Supplied information below:
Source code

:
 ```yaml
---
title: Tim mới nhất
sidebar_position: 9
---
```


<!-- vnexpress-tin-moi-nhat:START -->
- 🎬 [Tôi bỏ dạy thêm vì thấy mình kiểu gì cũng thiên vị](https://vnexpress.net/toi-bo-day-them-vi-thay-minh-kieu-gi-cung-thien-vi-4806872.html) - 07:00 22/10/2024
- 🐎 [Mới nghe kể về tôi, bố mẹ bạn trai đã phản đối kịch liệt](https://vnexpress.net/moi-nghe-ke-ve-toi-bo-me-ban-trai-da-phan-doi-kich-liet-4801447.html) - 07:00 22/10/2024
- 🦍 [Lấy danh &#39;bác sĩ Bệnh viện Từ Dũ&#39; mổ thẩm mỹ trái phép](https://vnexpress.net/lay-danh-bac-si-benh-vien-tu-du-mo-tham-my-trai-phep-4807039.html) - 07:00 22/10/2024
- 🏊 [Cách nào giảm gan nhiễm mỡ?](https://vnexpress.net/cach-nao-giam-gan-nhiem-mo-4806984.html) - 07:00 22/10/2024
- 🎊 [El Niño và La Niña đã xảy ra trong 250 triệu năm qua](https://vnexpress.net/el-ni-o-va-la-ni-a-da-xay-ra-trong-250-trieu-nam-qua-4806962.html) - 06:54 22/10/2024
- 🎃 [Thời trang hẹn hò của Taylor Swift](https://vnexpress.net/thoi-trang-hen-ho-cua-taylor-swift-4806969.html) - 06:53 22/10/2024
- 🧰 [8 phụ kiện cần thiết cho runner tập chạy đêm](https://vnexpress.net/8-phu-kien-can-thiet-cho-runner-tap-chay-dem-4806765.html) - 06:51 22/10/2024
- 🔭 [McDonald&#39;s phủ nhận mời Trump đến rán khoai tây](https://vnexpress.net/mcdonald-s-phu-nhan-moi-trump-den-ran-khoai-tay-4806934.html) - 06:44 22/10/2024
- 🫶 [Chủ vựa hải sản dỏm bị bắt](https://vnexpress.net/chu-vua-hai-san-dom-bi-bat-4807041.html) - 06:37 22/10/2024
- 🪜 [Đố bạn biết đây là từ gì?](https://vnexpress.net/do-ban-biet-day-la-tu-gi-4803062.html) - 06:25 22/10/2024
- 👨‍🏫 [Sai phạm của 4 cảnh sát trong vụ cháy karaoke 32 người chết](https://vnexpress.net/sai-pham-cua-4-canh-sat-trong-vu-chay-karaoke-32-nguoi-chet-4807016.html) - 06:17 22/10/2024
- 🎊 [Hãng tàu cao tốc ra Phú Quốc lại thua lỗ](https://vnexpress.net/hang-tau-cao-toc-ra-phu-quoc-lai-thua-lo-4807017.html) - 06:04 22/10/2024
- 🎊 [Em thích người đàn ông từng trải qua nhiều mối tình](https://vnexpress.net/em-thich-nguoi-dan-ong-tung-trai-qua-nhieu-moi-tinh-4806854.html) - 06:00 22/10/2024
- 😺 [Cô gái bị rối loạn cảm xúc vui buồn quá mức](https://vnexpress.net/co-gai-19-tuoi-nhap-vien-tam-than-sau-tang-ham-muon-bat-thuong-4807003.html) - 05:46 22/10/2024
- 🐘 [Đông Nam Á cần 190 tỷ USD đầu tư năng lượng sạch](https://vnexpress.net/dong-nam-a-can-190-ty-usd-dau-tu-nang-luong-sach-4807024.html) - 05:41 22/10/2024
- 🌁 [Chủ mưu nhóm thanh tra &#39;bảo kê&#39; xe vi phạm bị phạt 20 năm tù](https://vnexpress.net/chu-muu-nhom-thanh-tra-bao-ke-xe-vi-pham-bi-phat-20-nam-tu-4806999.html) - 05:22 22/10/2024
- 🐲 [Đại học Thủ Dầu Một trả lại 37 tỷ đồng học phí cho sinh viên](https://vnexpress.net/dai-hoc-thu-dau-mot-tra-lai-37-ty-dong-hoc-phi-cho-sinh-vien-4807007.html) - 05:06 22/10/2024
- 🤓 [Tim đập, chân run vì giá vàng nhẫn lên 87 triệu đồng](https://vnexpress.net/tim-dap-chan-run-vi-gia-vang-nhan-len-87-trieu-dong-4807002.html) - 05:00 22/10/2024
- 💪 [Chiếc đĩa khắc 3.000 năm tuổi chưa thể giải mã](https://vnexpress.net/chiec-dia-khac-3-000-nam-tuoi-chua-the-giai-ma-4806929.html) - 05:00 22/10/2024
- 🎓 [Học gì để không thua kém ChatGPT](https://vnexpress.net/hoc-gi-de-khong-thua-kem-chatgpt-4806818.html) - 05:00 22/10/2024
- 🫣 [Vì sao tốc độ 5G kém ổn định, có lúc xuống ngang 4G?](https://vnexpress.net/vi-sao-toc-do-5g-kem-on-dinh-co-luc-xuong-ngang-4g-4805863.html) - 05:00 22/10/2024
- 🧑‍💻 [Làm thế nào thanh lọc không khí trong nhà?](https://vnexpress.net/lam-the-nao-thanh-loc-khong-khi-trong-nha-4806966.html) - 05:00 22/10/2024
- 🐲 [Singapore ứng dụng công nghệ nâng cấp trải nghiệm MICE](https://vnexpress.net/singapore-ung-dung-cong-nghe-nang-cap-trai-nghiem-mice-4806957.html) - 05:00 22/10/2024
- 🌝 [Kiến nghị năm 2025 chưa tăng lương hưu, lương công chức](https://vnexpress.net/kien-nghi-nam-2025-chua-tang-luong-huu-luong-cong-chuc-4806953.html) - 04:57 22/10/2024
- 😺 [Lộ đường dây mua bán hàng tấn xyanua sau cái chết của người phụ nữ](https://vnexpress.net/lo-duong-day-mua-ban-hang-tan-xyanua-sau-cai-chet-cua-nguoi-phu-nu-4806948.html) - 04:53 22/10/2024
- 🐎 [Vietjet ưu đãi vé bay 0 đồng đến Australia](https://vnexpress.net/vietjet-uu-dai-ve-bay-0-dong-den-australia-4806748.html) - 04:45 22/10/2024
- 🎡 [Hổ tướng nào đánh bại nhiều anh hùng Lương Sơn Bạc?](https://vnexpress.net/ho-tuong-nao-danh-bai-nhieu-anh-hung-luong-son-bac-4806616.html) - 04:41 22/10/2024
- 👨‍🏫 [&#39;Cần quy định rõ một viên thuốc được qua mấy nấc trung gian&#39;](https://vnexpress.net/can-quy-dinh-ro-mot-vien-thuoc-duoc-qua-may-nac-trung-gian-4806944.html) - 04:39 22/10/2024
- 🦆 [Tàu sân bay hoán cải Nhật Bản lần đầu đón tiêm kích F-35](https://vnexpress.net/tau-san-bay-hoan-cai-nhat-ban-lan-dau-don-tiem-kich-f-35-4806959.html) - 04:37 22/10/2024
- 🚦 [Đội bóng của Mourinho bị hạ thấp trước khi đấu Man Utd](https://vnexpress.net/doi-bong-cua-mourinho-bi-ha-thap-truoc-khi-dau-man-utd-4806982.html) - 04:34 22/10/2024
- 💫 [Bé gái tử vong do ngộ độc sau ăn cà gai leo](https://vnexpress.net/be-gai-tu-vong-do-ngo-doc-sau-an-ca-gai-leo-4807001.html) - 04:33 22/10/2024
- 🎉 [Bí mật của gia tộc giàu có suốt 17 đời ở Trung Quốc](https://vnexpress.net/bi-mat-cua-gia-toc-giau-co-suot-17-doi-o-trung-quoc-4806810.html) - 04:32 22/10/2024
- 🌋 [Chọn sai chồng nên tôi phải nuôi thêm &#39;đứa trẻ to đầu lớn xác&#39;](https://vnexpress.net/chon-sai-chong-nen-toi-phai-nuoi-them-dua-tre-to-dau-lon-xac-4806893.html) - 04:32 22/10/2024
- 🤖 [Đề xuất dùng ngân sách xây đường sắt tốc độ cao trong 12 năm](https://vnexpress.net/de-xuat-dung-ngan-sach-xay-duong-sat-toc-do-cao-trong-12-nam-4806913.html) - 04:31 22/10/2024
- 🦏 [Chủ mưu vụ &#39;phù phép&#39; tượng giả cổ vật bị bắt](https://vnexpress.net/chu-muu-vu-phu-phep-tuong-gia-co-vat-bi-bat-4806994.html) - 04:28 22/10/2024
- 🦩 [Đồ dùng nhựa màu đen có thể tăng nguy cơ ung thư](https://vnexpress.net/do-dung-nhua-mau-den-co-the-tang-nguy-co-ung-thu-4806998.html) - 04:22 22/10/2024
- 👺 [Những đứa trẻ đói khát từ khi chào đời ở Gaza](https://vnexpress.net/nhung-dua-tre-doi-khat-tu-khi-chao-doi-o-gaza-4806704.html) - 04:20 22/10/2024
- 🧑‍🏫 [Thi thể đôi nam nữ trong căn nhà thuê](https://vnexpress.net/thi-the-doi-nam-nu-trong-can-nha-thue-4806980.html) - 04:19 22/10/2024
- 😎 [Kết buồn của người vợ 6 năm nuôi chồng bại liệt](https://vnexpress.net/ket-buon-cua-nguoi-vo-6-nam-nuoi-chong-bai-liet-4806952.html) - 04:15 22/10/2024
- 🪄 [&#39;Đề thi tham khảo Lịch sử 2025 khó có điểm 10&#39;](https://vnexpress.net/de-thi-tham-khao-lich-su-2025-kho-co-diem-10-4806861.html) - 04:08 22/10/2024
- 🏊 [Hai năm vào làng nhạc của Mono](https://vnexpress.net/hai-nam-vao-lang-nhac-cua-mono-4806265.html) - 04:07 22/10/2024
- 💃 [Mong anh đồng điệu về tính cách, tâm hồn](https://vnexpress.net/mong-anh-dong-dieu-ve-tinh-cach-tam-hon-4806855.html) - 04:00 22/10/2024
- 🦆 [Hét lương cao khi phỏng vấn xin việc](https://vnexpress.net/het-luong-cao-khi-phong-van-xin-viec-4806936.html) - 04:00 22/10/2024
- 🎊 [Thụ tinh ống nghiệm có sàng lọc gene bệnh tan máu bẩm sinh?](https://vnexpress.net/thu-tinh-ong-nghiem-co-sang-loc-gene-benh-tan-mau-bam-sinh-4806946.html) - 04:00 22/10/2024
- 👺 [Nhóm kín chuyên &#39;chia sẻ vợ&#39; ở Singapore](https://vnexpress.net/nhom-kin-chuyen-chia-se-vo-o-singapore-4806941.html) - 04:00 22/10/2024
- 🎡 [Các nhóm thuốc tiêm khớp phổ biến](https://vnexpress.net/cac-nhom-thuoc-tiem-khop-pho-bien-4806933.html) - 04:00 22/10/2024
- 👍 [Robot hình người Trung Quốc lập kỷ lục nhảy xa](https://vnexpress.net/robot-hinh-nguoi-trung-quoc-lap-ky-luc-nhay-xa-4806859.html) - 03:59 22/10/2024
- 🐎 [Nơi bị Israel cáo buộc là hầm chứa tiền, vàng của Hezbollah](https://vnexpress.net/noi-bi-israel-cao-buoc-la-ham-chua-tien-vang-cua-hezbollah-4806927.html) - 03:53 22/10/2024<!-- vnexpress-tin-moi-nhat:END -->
End of Supplied information.
◆ Problem to work on ◆
Beginning at the first line of the records, give again each line exactly as written, ending with the line that contains "- 🎊 [El Niño".

◆ Result of the exercise ◆
Source code

:
 ```yaml
---
title: Tim mới nhất
sidebar_position: 9
---
```


<!-- vnexpress-tin-moi-nhat:START -->
- 🎬 [Tôi bỏ dạy thêm vì thấy mình kiểu gì cũng thiên vị](https://vnexpress.net/toi-bo-day-them-vi-thay-minh-kieu-gi-cung-thien-vi-4806872.html) - 07:00 22/10/2024
- 🐎 [Mới nghe kể về tôi, bố mẹ bạn trai đã phản đối kịch liệt](https://vnexpress.net/moi-nghe-ke-ve-toi-bo-me-ban-trai-da-phan-doi-kich-liet-4801447.html) - 07:00 22/10/2024
- 🦍 [Lấy danh &#39;bác sĩ Bệnh viện Từ Dũ&#39; mổ thẩm mỹ trái phép](https://vnexpress.net/lay-danh-bac-si-benh-vien-tu-du-mo-tham-my-trai-phep-4807039.html) - 07:00 22/10/2024
- 🏊 [Cách nào giảm gan nhiễm mỡ?](https://vnexpress.net/cach-nao-giam-gan-nhiem-mo-4806984.html) - 07:00 22/10/2024
- 🎊 [El Niño và La Niña đã xảy ra trong 250 triệu năm qua](https://vnexpress.net/el-ni-o-va-la-ni-a-da-xay-ra-trong-250-trieu-nam-qua-4806962.html) - 06:54 22/10/2024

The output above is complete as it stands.